Copy everything in the records below from the line with "common name: Corn gromwell" down to the line with "genus: Vinca", both included, leaving every character unchanged.

─── Listed records ───

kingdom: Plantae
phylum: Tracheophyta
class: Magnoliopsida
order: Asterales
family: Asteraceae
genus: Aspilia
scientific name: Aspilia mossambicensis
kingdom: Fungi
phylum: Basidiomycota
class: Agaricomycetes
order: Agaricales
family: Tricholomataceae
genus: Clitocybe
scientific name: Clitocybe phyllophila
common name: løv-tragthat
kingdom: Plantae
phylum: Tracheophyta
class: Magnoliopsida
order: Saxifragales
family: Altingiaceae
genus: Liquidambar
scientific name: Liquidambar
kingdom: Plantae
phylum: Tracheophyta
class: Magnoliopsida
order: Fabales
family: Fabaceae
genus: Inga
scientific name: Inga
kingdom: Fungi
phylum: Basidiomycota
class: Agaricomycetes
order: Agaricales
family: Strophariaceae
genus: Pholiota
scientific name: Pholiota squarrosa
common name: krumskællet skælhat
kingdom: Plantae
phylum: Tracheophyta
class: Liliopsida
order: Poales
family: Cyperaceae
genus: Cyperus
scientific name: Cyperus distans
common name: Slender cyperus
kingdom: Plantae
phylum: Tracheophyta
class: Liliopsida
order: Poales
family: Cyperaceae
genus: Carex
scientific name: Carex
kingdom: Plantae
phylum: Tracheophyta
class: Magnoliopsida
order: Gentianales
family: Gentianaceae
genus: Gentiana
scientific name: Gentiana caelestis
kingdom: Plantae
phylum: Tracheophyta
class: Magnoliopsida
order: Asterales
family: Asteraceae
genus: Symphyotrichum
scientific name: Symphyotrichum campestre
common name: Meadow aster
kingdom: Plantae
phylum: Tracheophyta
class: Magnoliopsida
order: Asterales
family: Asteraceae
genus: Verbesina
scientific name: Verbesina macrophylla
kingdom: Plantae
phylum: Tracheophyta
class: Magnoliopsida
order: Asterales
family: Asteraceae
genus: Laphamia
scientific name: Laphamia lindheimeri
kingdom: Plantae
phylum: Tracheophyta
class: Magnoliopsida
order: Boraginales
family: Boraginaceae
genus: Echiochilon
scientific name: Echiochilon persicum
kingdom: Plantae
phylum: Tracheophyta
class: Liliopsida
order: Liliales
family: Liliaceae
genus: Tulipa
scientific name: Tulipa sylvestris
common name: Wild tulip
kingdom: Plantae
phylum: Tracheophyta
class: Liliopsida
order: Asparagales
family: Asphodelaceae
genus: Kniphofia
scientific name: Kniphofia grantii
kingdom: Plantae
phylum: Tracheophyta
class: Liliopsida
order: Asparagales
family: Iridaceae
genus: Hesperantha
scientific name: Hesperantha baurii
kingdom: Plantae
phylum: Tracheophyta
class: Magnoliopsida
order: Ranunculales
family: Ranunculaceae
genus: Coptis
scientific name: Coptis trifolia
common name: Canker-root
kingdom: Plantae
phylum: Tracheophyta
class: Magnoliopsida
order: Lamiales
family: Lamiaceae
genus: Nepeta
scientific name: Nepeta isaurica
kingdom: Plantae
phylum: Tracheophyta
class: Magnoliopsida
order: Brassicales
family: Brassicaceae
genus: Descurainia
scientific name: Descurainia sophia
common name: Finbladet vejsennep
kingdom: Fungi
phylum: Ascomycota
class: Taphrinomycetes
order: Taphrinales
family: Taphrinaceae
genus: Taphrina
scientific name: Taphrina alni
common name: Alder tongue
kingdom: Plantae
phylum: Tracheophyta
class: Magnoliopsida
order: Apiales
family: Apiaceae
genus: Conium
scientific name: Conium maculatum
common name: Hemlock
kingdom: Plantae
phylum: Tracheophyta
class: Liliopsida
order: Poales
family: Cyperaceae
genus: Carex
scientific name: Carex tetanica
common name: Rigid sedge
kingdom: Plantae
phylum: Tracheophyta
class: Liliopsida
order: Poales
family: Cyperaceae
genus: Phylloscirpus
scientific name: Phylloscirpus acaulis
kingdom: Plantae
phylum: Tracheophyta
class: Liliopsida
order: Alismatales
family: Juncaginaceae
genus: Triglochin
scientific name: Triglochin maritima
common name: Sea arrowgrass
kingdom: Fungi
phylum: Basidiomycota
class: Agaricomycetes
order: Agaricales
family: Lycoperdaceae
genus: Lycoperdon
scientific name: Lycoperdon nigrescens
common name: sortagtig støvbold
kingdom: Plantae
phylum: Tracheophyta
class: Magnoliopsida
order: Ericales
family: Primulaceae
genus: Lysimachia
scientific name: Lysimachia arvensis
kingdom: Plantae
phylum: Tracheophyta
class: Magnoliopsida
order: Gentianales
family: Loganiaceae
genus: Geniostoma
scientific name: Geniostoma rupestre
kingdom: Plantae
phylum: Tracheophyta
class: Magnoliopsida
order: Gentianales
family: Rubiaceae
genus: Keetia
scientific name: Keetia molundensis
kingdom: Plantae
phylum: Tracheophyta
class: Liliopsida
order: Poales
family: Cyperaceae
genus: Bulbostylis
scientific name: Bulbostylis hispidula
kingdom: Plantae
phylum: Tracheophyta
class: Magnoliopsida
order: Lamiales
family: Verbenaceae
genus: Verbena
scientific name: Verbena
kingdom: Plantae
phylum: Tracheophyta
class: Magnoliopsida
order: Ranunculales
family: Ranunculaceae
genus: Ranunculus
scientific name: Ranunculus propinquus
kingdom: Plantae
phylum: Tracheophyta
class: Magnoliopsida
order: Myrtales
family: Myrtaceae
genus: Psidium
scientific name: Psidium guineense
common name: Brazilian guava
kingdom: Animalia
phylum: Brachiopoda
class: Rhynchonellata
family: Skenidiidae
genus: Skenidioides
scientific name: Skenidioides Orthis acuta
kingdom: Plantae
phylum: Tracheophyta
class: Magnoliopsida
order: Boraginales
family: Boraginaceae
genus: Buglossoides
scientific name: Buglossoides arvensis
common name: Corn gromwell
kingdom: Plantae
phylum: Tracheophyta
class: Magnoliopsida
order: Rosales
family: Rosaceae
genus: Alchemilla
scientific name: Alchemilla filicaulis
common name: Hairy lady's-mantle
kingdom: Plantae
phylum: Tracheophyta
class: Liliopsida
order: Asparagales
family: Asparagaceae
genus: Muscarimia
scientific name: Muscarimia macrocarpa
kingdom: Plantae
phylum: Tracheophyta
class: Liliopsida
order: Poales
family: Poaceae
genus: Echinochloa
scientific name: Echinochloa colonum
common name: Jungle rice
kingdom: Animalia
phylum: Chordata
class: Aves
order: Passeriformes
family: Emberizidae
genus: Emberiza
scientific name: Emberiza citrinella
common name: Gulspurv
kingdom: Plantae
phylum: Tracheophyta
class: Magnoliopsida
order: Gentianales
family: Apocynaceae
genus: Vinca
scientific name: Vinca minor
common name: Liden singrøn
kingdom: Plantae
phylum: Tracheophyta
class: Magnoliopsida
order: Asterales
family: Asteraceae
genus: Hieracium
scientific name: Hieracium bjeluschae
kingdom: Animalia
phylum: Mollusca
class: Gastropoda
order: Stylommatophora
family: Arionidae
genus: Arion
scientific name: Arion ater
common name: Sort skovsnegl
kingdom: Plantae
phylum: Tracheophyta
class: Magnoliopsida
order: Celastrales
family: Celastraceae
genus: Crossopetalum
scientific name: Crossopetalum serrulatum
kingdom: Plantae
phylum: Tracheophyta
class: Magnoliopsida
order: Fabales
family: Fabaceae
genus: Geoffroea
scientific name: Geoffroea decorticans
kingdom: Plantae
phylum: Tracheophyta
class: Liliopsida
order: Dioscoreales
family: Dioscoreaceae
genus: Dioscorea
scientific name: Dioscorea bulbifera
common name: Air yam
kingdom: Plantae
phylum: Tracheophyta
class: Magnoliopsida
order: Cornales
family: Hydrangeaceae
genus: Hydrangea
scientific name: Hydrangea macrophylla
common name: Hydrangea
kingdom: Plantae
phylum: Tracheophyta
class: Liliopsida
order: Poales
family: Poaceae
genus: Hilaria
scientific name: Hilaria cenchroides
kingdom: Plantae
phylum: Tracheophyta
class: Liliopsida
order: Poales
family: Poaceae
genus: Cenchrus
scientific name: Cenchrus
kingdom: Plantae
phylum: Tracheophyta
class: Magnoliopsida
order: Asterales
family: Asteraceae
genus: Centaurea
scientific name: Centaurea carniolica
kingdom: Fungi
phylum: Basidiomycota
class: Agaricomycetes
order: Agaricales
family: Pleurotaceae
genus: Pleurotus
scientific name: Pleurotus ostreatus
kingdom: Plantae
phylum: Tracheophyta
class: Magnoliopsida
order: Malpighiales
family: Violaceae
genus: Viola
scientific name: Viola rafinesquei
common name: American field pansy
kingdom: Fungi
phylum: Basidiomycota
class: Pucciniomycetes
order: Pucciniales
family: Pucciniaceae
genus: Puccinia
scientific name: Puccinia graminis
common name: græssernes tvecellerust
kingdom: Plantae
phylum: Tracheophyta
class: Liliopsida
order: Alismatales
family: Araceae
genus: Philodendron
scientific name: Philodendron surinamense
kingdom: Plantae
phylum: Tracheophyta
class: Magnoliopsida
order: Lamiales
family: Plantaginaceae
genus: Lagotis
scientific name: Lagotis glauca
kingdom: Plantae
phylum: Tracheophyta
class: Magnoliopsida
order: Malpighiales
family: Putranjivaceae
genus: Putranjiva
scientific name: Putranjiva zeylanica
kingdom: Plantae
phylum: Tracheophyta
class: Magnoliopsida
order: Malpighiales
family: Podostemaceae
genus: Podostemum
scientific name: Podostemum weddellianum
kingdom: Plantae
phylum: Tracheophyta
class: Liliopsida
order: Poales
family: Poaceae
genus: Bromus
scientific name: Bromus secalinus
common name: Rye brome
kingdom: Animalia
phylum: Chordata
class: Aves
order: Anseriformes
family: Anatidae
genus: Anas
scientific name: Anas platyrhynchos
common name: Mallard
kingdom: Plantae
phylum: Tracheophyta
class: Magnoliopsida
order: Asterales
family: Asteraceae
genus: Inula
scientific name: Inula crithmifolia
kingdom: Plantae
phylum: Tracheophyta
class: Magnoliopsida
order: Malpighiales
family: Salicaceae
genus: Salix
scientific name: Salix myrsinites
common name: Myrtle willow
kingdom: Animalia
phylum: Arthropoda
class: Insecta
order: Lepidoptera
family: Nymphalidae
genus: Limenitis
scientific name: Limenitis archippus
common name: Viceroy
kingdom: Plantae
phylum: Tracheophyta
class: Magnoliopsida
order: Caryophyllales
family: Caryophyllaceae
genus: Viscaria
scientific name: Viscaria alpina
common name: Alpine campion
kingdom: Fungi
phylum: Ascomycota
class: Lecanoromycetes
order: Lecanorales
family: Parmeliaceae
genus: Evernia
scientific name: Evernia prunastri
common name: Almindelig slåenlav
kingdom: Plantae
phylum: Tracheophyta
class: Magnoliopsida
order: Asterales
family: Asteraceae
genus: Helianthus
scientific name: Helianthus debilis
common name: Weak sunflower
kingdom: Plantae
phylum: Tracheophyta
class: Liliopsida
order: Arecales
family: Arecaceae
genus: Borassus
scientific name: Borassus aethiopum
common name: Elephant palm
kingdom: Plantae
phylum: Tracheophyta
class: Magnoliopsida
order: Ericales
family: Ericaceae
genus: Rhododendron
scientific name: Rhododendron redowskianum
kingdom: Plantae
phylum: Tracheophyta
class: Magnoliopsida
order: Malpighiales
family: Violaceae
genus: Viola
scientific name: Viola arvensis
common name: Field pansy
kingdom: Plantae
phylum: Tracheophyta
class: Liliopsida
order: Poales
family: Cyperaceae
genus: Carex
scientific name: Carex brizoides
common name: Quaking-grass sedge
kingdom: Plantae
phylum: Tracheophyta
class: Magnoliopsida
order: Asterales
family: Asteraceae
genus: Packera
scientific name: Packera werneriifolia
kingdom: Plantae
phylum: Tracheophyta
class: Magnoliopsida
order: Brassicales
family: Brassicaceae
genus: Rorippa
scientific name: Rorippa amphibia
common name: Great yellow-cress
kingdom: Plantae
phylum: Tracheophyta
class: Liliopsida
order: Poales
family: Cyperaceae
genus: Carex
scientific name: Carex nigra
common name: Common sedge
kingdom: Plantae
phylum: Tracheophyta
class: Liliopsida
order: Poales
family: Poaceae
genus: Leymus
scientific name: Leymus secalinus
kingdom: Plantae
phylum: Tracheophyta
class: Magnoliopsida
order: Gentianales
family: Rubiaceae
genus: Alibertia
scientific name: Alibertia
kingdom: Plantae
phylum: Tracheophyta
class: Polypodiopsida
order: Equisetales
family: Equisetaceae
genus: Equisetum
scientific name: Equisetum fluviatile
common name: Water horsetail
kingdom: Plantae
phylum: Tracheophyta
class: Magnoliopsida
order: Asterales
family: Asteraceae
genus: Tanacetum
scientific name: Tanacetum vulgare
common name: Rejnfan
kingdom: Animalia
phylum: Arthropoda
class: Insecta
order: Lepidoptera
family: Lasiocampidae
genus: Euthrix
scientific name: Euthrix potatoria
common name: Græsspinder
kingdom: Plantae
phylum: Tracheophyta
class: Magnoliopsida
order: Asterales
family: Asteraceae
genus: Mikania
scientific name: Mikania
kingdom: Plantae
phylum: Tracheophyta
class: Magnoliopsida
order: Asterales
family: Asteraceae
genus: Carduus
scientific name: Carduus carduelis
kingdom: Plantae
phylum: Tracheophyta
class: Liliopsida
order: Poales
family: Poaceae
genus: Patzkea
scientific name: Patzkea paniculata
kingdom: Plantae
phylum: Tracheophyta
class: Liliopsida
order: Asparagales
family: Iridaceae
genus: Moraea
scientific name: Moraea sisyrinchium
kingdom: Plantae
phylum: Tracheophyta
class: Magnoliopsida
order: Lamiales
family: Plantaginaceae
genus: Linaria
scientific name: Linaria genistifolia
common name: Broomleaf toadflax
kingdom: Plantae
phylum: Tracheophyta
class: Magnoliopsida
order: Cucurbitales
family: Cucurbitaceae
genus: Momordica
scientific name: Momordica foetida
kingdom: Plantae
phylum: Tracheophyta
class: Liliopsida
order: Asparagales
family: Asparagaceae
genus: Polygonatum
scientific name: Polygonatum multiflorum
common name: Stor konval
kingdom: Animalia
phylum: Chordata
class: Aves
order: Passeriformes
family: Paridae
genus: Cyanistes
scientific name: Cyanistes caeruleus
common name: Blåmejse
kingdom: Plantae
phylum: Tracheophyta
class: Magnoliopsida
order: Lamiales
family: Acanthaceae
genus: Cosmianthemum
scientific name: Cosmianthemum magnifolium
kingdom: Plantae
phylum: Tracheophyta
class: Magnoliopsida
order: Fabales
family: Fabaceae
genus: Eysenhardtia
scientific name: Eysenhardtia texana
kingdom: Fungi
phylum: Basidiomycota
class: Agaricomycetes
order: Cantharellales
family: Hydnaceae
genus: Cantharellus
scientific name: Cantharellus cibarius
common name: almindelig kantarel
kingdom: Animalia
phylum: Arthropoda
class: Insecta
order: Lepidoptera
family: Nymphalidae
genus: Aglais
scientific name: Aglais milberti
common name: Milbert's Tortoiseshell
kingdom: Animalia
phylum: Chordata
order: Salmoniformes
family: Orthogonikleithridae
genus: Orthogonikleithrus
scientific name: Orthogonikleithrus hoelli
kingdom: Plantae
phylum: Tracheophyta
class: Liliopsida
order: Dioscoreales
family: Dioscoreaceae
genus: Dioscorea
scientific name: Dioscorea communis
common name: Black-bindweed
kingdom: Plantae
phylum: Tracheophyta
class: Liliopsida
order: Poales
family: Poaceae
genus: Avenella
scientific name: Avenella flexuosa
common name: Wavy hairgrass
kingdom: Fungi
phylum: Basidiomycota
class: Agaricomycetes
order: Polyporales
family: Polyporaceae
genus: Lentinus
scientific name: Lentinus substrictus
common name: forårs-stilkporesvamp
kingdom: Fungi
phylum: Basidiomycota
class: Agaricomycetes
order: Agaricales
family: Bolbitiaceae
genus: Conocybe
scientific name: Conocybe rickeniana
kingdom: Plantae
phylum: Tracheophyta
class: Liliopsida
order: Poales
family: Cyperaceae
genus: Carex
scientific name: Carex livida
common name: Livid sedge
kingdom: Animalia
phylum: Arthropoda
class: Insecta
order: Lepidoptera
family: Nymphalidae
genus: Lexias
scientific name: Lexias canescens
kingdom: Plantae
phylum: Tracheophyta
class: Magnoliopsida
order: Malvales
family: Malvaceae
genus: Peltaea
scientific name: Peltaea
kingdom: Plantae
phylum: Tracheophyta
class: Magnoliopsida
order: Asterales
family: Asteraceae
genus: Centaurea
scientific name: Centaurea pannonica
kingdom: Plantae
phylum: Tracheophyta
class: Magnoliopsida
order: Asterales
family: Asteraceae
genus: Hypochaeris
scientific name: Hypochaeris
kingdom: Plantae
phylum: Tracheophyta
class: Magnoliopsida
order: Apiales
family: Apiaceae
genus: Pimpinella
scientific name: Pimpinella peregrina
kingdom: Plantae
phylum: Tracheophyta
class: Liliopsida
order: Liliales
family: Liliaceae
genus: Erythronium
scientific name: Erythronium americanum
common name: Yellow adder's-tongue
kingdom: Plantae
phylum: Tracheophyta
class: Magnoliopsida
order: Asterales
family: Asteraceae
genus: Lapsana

───

-- Output below --
common name: Corn gromwell
kingdom: Plantae
phylum: Tracheophyta
class: Magnoliopsida
order: Rosales
family: Rosaceae
genus: Alchemilla
scientific name: Alchemilla filicaulis
common name: Hairy lady's-mantle
kingdom: Plantae
phylum: Tracheophyta
class: Liliopsida
order: Asparagales
family: Asparagaceae
genus: Muscarimia
scientific name: Muscarimia macrocarpa
kingdom: Plantae
phylum: Tracheophyta
class: Liliopsida
order: Poales
family: Poaceae
genus: Echinochloa
scientific name: Echinochloa colonum
common name: Jungle rice
kingdom: Animalia
phylum: Chordata
class: Aves
order: Passeriformes
family: Emberizidae
genus: Emberiza
scientific name: Emberiza citrinella
common name: Gulspurv
kingdom: Plantae
phylum: Tracheophyta
class: Magnoliopsida
order: Gentianales
family: Apocynaceae
genus: Vinca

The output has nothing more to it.